A. Habakuks Bitte um Barmherzigkeit
(
3,1 - 2 )


Hab 3,1


Zu Beginn des zweiten Kapitels wartete Habakuk auf die Antwort Gottes und machte sich bereit, dem Herrn zu antworten ( Hab 2,1 ). Dann schrieb er Gottes Erklärung ( Hab 2,2-20 ) und auch seine eigene Reaktion auf. Seine Antwort war jedoch kein Protest mehr. Sie wurde ein Lobgesang, wie schon der schlichte Titel " Das Gebet des Propheten Habakuk " zeigt.

Diese Überschrift gleicht der vieler anderer Psalmen, die ebenfalls Inhalt, Verfasser und die literarische Form des Liedes angeben (vgl. z. B. Ps 16;30;45;88;102;142 ). Habakuk bezeichnet sich dabei wiederum, wie schon zu Beginn seines Buches, als Prophet ( Hab 1,1 ).

Das Wort "shigjonoth" , das Luther mit " nach Art eines Klageliedes " übersetzt hat, ist etwas dunkel. Im Hebräischen ist es der Plural eines Substantivs, das sonst nur noch in Ps 7 steht, wo Luther es ebenfalls mit "Klagelied" wiedergibt. Es scheint, mit einem Verb, das "vor- und zurücktaumeln" heißt, verwandt zu sein. Manche halten das Kapitel deshalb für eine ekstatische Dichtung in freiem Stil, wie er in Triumph- oder Siegesliedern Verwendung fand, oder auch für ein Elegie- oder Klagelied mit wechselnder Tonlage. Es ist unwahrscheinlich, daß sich der Begriff auf den Inhalt des Liedes bezieht, obwohl die hebräische Wurzel auch "übertreten oder sündigen" bedeuten kann. Schließlich geht es in dem Ps. nicht mehr um die Übertretungen oder Irrungen Babylons und Judas; es geht vielmehr um die Herrlichkeit Gottes. Wesentlich plausibler ist es also, von einer musikalisch-liturgischen Bedeutung des Wortes "shigjonoth" auszugehen. Eine weitere, ebenfalls den musikalischen Charakter des Kapitels betreffende Bemerkung steht am Schluß der Verse. Möglicherweise wurde das Lied irgendwann einmal Bestandteil des Tempelgottesdienstes.



Hab 3,2


Habakuk hatte Gottes Plan, Juda zu bestrafen und Babylon zu zerstören, gehört und war voller Ehrfurcht. Gottes Pläne und seine Größe gehen über das Verstehen des Menschen hinaus. Habakuks Antwort auf das, was er "gehört" hat (" HERR, ich habe die Kunde von dir gehört "), ist Ehrfurcht vor Gott. Der Prophet trägt nun die zwei einzigen Bitten dieses Gebetes vor. Er bittet um eine weitere Manifestation von Gottes Macht ( mache es lebendig , d. h. dein Werk ) und um Barmherzigkeit .

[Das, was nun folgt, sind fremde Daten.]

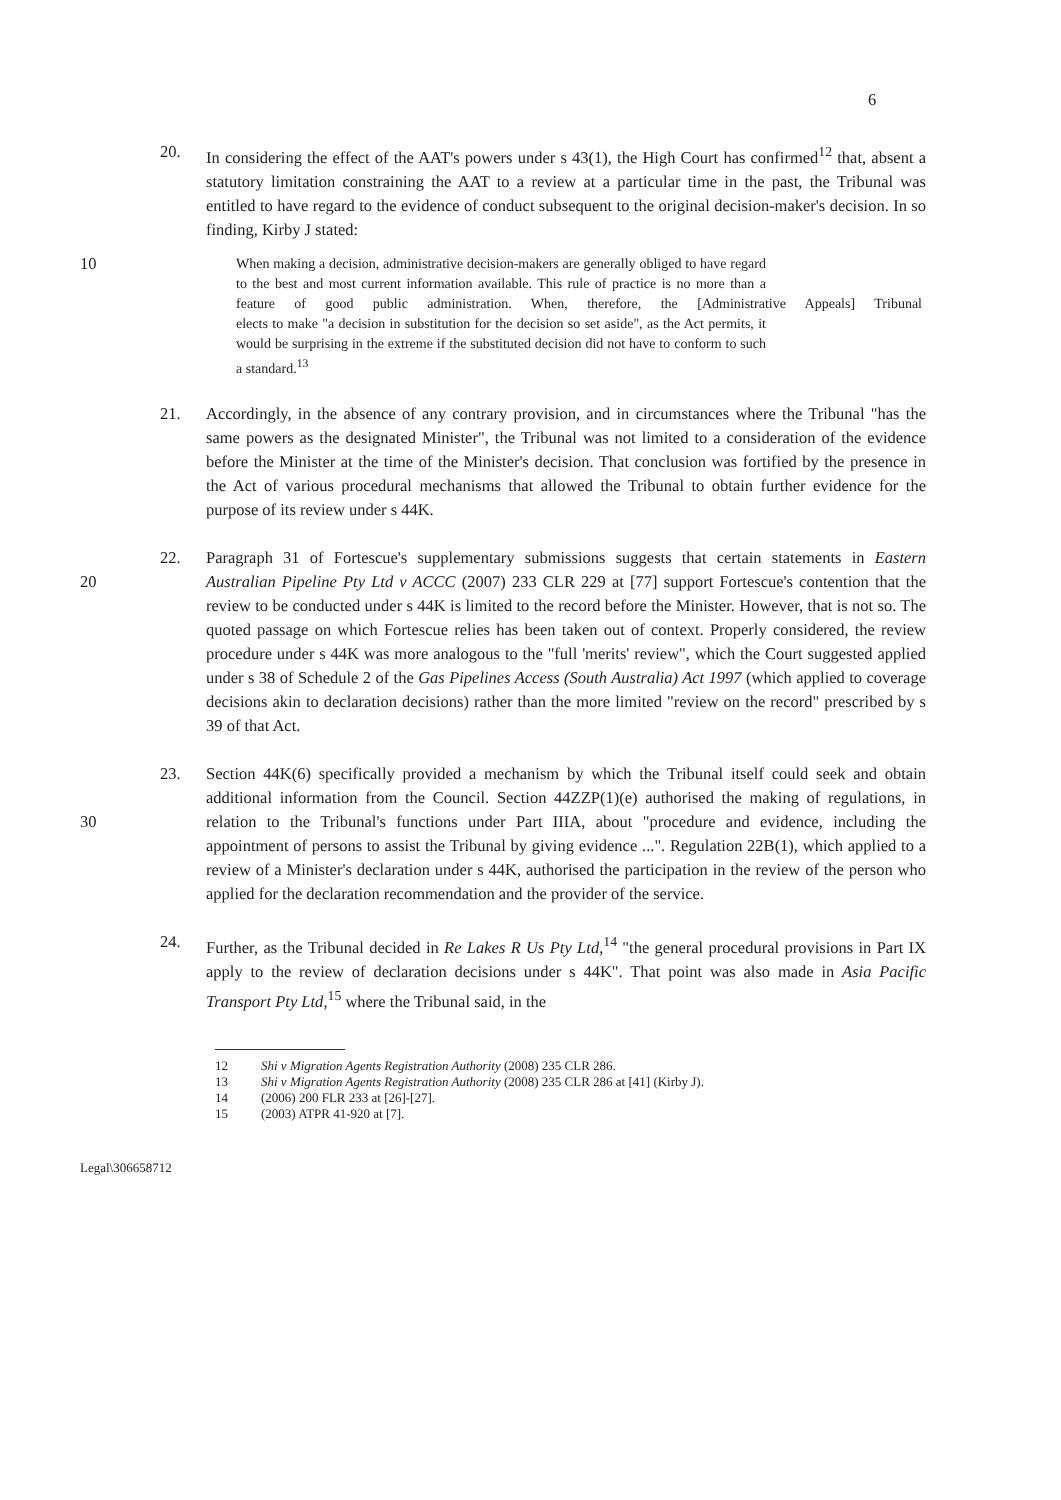6
20. In considering the effect of the AAT's powers under s 43(1), the High Court has confirmed<sup>12</sup> that, absent a statutory limitation constraining the AAT to a review at a particular time in the past, the Tribunal was entitled to have regard to the evidence of conduct subsequent to the original decision-maker's decision. In so finding, Kirby J stated:
When making a decision, administrative decision-makers are generally obliged to have regard to the best and most current information available. This rule of practice is no more than a feature of good public administration. When, therefore, the [Administrative Appeals] Tribunal elects to make "a decision in substitution for the decision so set aside", as the Act permits, it would be surprising in the extreme if the substituted decision did not have to conform to such a standard.<sup>13</sup>
10
21. Accordingly, in the absence of any contrary provision, and in circumstances where the Tribunal "has the same powers as the designated Minister", the Tribunal was not limited to a consideration of the evidence before the Minister at the time of the Minister's decision. That conclusion was fortified by the presence in the Act of various procedural mechanisms that allowed the Tribunal to obtain further evidence for the purpose of its review under s 44K.
20 22. Paragraph 31 of Fortescue's supplementary submissions suggests that certain statements in Eastern Australian Pipeline Pty Ltd v ACCC (2007) 233 CLR 229 at [77] support Fortescue's contention that the review to be conducted under s 44K is limited to the record before the Minister. However, that is not so. The quoted passage on which Fortescue relies has been taken out of context. Properly considered, the review procedure under s 44K was more analogous to the "full 'merits' review", which the Court suggested applied under s 38 of Schedule 2 of the Gas Pipelines Access (South Australia) Act 1997 (which applied to coverage decisions akin to declaration decisions) rather than the more limited "review on the record" prescribed by s 39 of that Act.
30 23. Section 44K(6) specifically provided a mechanism by which the Tribunal itself could seek and obtain additional information from the Council. Section 44ZZP(1)(e) authorised the making of regulations, in relation to the Tribunal's functions under Part IIIA, about "procedure and evidence, including the appointment of persons to assist the Tribunal by giving evidence ...". Regulation 22B(1), which applied to a review of a Minister's declaration under s 44K, authorised the participation in the review of the person who applied for the declaration recommendation and the provider of the service.
24. Further, as the Tribunal decided in Re Lakes R Us Pty Ltd,<sup>14</sup> "the general procedural provisions in Part IX apply to the review of declaration decisions under s 44K". That point was also made in Asia Pacific Transport Pty Ltd,<sup>15</sup> where the Tribunal said, in the
12 Shi v Migration Agents Registration Authority (2008) 235 CLR 286.
13 Shi v Migration Agents Registration Authority (2008) 235 CLR 286 at [41] (Kirby J).
14 (2006) 200 FLR 233 at [26]-[27].
15 (2003) ATPR 41-920 at [7].
Legal\306658712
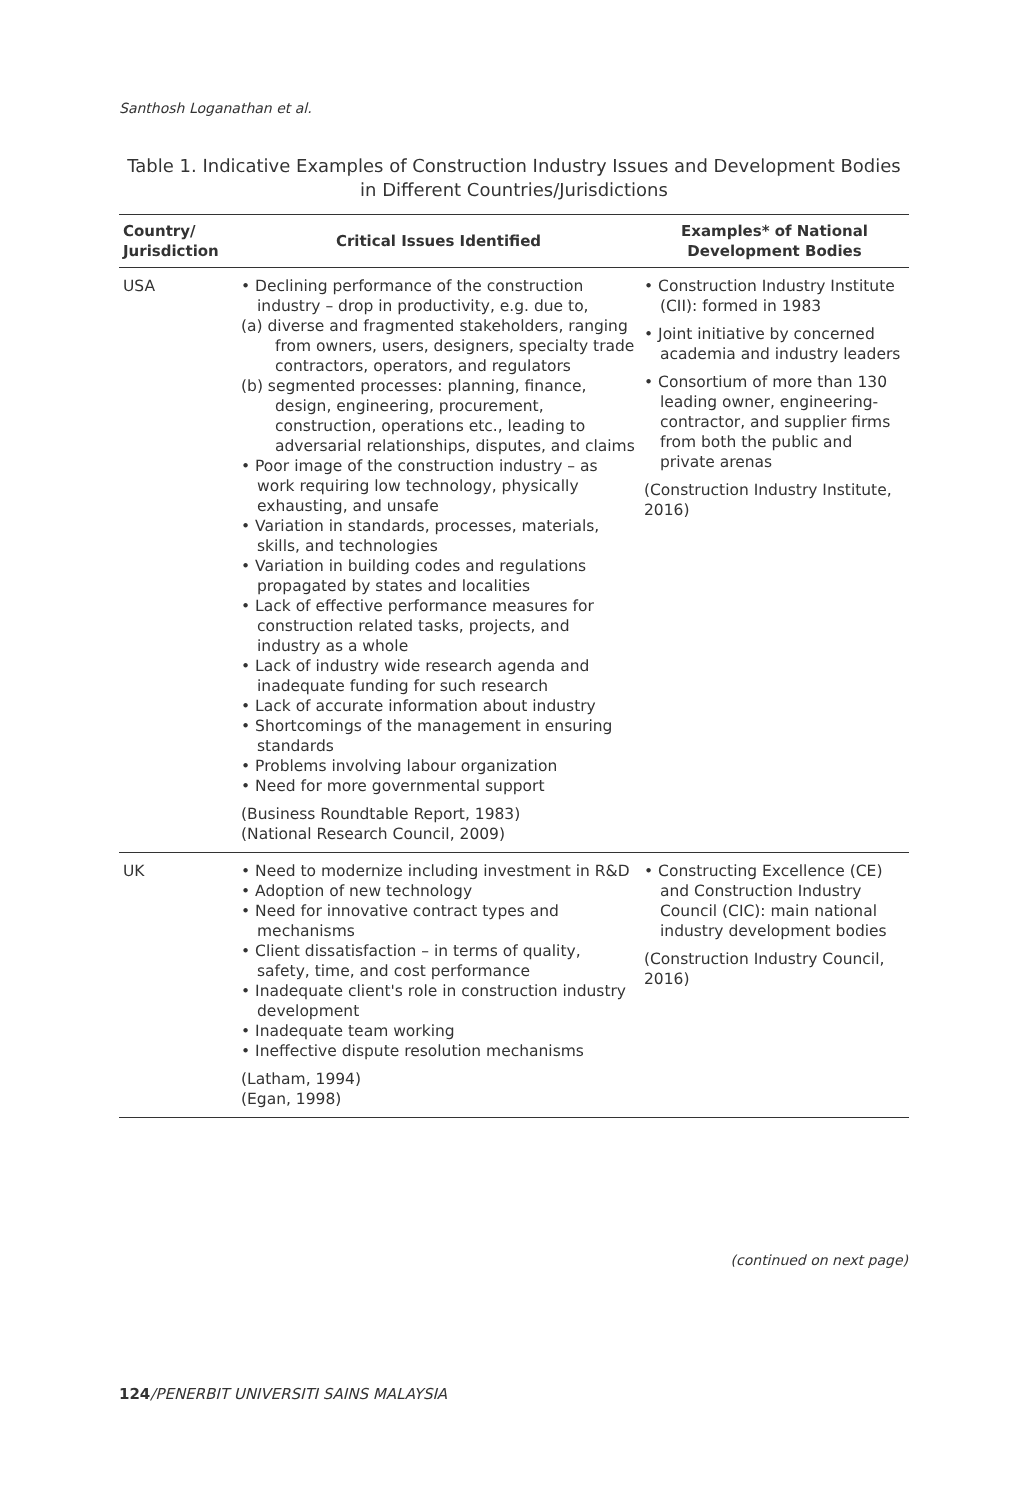Santhosh Loganathan et al.
Table 1. Indicative Examples of Construction Industry Issues and Development Bodies in Different Countries/Jurisdictions
| Country/ Jurisdiction | Critical Issues Identified | Examples* of National Development Bodies |
| --- | --- | --- |
| USA | • Declining performance of the construction industry – drop in productivity, e.g. due to, (a) diverse and fragmented stakeholders, ranging from owners, users, designers, specialty trade contractors, operators, and regulators (b) segmented processes: planning, finance, design, engineering, procurement, construction, operations etc., leading to adversarial relationships, disputes, and claims • Poor image of the construction industry – as work requiring low technology, physically exhausting, and unsafe • Variation in standards, processes, materials, skills, and technologies • Variation in building codes and regulations propagated by states and localities • Lack of effective performance measures for construction related tasks, projects, and industry as a whole • Lack of industry wide research agenda and inadequate funding for such research • Lack of accurate information about industry • Shortcomings of the management in ensuring standards • Problems involving labour organization • Need for more governmental support (Business Roundtable Report, 1983) (National Research Council, 2009) | • Construction Industry Institute (CII): formed in 1983 • Joint initiative by concerned academia and industry leaders • Consortium of more than 130 leading owner, engineering-contractor, and supplier firms from both the public and private arenas (Construction Industry Institute, 2016) |
| UK | • Need to modernize including investment in R&D • Adoption of new technology • Need for innovative contract types and mechanisms • Client dissatisfaction – in terms of quality, safety, time, and cost performance • Inadequate client's role in construction industry development • Inadequate team working • Ineffective dispute resolution mechanisms (Latham, 1994) (Egan, 1998) | • Constructing Excellence (CE) and Construction Industry Council (CIC): main national industry development bodies (Construction Industry Council, 2016) |
(continued on next page)
124/PENERBIT UNIVERSITI SAINS MALAYSIA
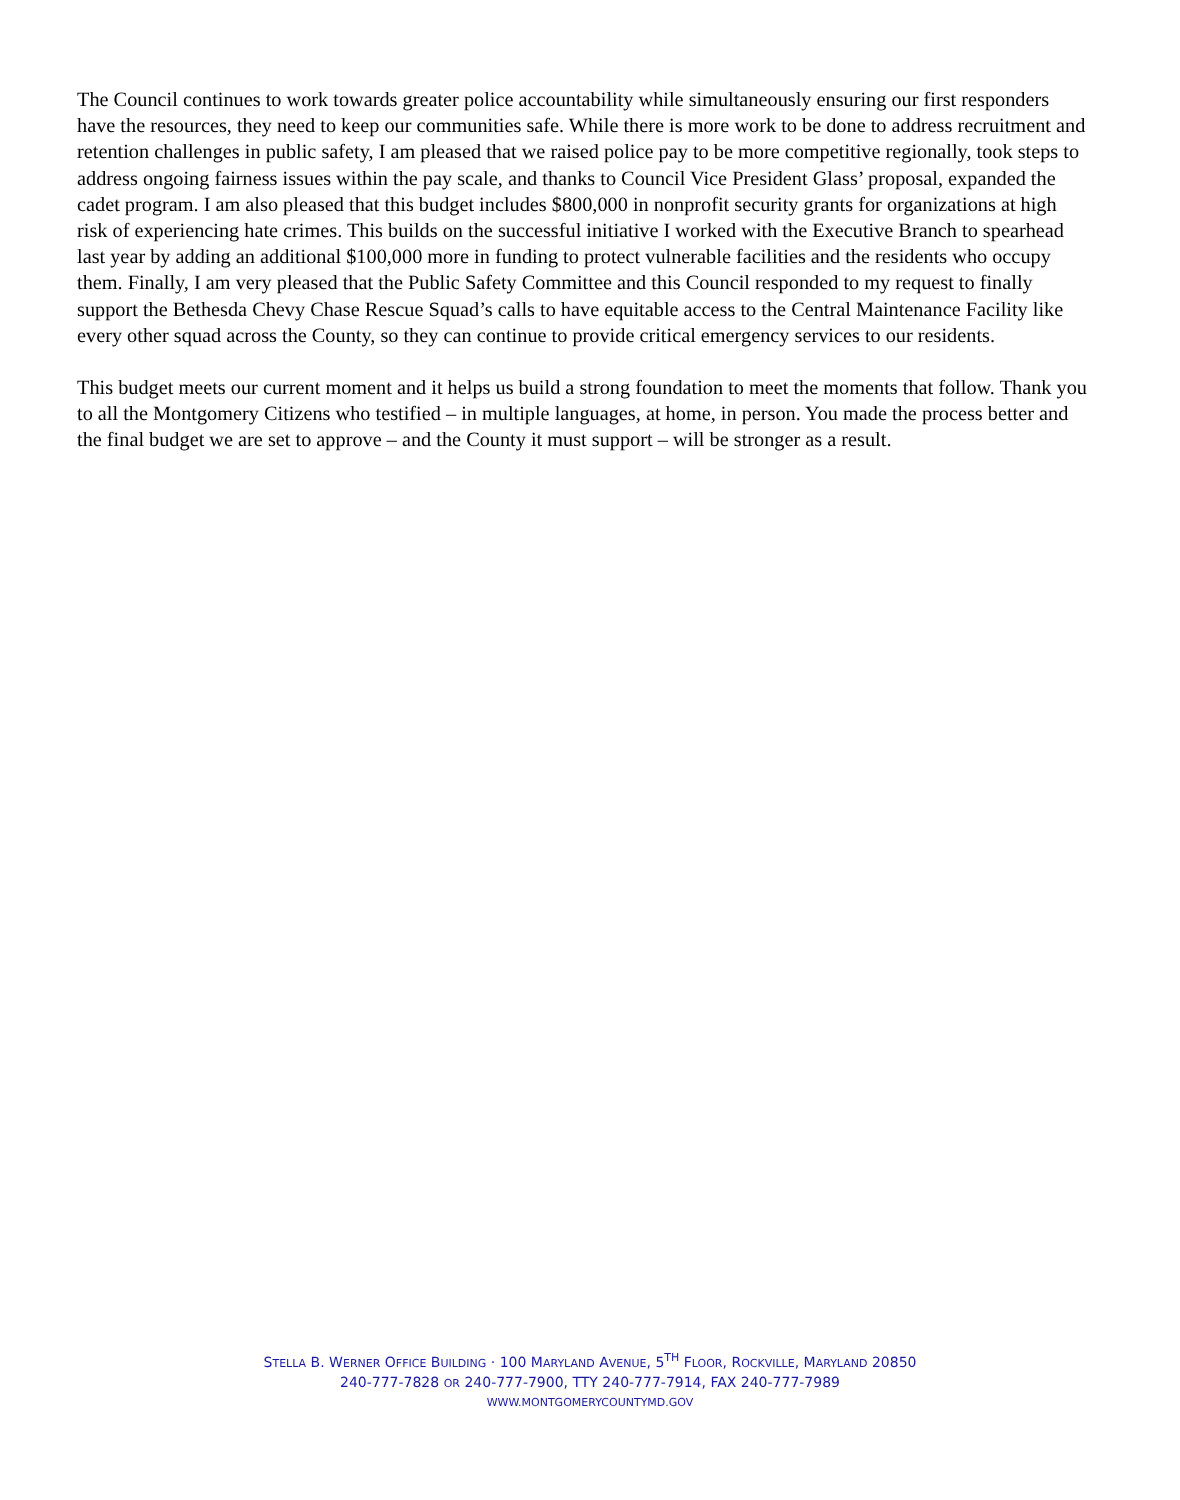The Council continues to work towards greater police accountability while simultaneously ensuring our first responders have the resources, they need to keep our communities safe. While there is more work to be done to address recruitment and retention challenges in public safety, I am pleased that we raised police pay to be more competitive regionally, took steps to address ongoing fairness issues within the pay scale, and thanks to Council Vice President Glass’ proposal, expanded the cadet program. I am also pleased that this budget includes $800,000 in nonprofit security grants for organizations at high risk of experiencing hate crimes. This builds on the successful initiative I worked with the Executive Branch to spearhead last year by adding an additional $100,000 more in funding to protect vulnerable facilities and the residents who occupy them. Finally, I am very pleased that the Public Safety Committee and this Council responded to my request to finally support the Bethesda Chevy Chase Rescue Squad’s calls to have equitable access to the Central Maintenance Facility like every other squad across the County, so they can continue to provide critical emergency services to our residents.
This budget meets our current moment and it helps us build a strong foundation to meet the moments that follow. Thank you to all the Montgomery Citizens who testified – in multiple languages, at home, in person. You made the process better and the final budget we are set to approve – and the County it must support – will be stronger as a result.
STELLA B. WERNER OFFICE BUILDING · 100 MARYLAND AVENUE, 5<sup>TH</sup> FLOOR, ROCKVILLE, MARYLAND 20850
240-777-7828 OR 240-777-7900, TTY 240-777-7914, FAX 240-777-7989
WWW.MONTGOMERYCOUNTYMD.GOV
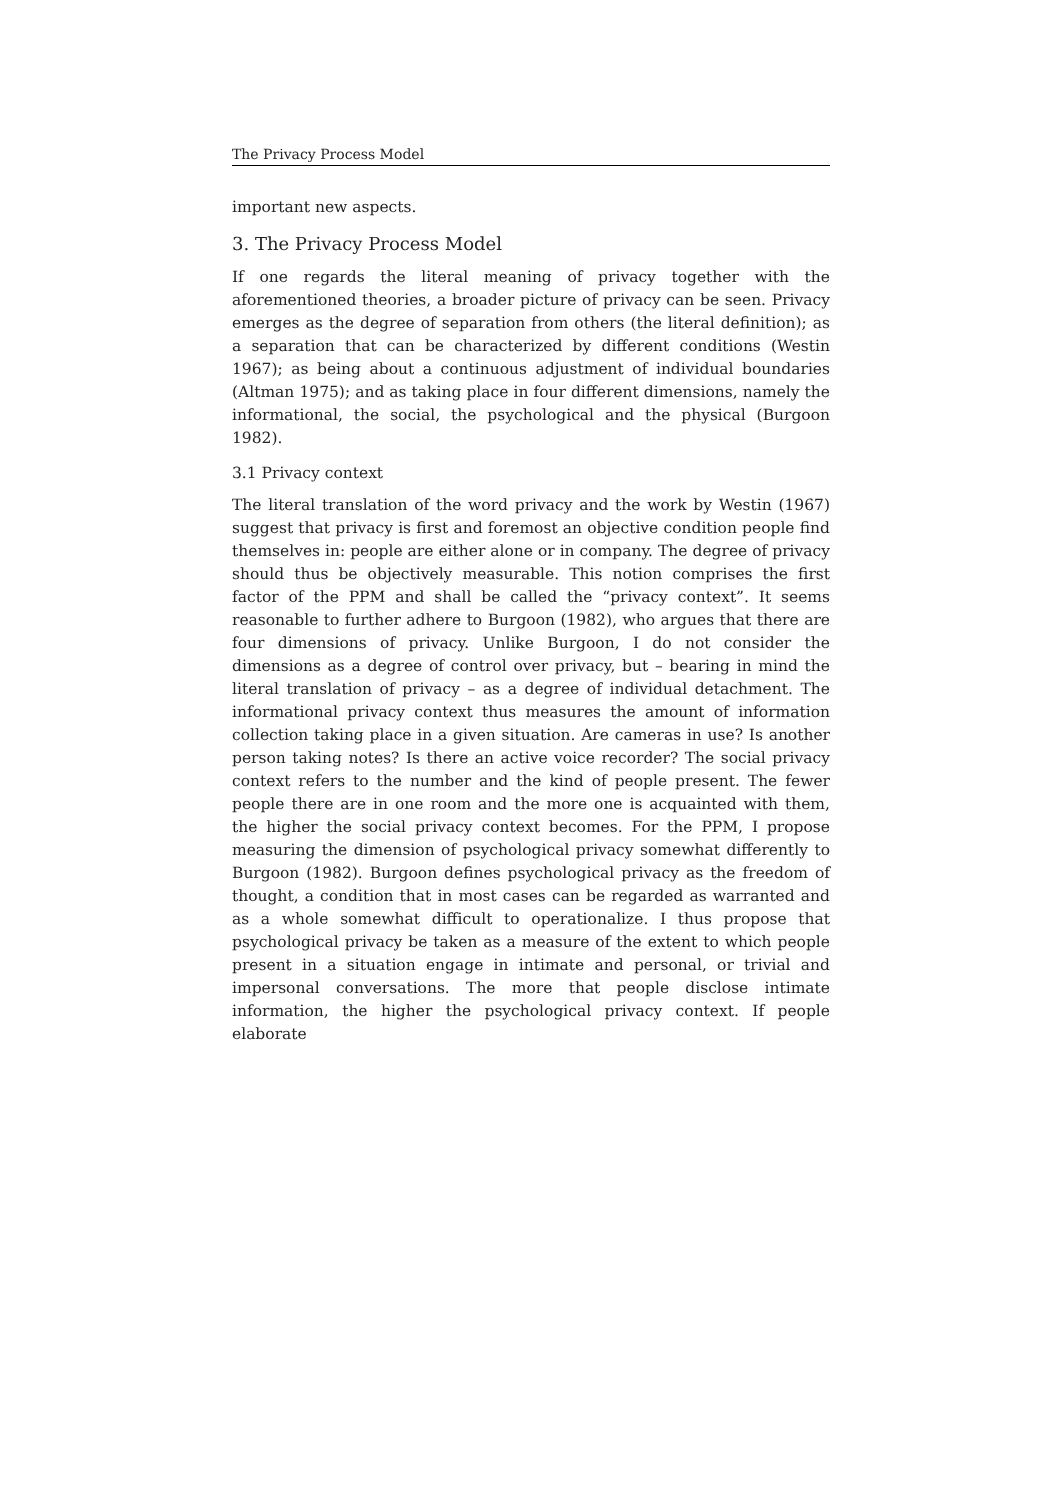The Privacy Process Model
important new aspects.
3. The Privacy Process Model
If one regards the literal meaning of privacy together with the aforementioned theories, a broader picture of privacy can be seen. Privacy emerges as the degree of separation from others (the literal definition); as a separation that can be characterized by different conditions (Westin 1967); as being about a continuous adjustment of individual boundaries (Altman 1975); and as taking place in four different dimensions, namely the informational, the social, the psychological and the physical (Burgoon 1982).
3.1 Privacy context
The literal translation of the word privacy and the work by Westin (1967) suggest that privacy is first and foremost an objective condition people find themselves in: people are either alone or in company. The degree of privacy should thus be objectively measurable. This notion comprises the first factor of the PPM and shall be called the “privacy context”. It seems reasonable to further adhere to Burgoon (1982), who argues that there are four dimensions of privacy. Unlike Burgoon, I do not consider the dimensions as a degree of control over privacy, but – bearing in mind the literal translation of privacy – as a degree of individual detachment. The informational privacy context thus measures the amount of information collection taking place in a given situation. Are cameras in use? Is another person taking notes? Is there an active voice recorder? The social privacy context refers to the number and the kind of people present. The fewer people there are in one room and the more one is acquainted with them, the higher the social privacy context becomes. For the PPM, I propose measuring the dimension of psychological privacy somewhat differently to Burgoon (1982). Burgoon defines psychological privacy as the freedom of thought, a condition that in most cases can be regarded as warranted and as a whole somewhat difficult to operationalize. I thus propose that psychological privacy be taken as a measure of the extent to which people present in a situation engage in intimate and personal, or trivial and impersonal conversations. The more that people disclose intimate information, the higher the psychological privacy context. If people elaborate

Die erste Bitte - die Bitte darum, daß Gott sein Eingreifen erneuern möge, wird zweimal mit der Zeit in Beziehung gesetzt: in naher Zeit (wörtlich: "inmitten der Jahre"). Es scheint, daß der Prophet eine rasche Erfüllung ersehnte. Gott hatte es ja auch bereits versprochen ( Hab 1,5 ).

Die zweite Bitte des Propheten steht in engem Zusammenhang mit der ersten. Habakuk bittet um Barmherzigkeit im Gericht ( im Zorne ; vgl. Hab 3,8.12 ).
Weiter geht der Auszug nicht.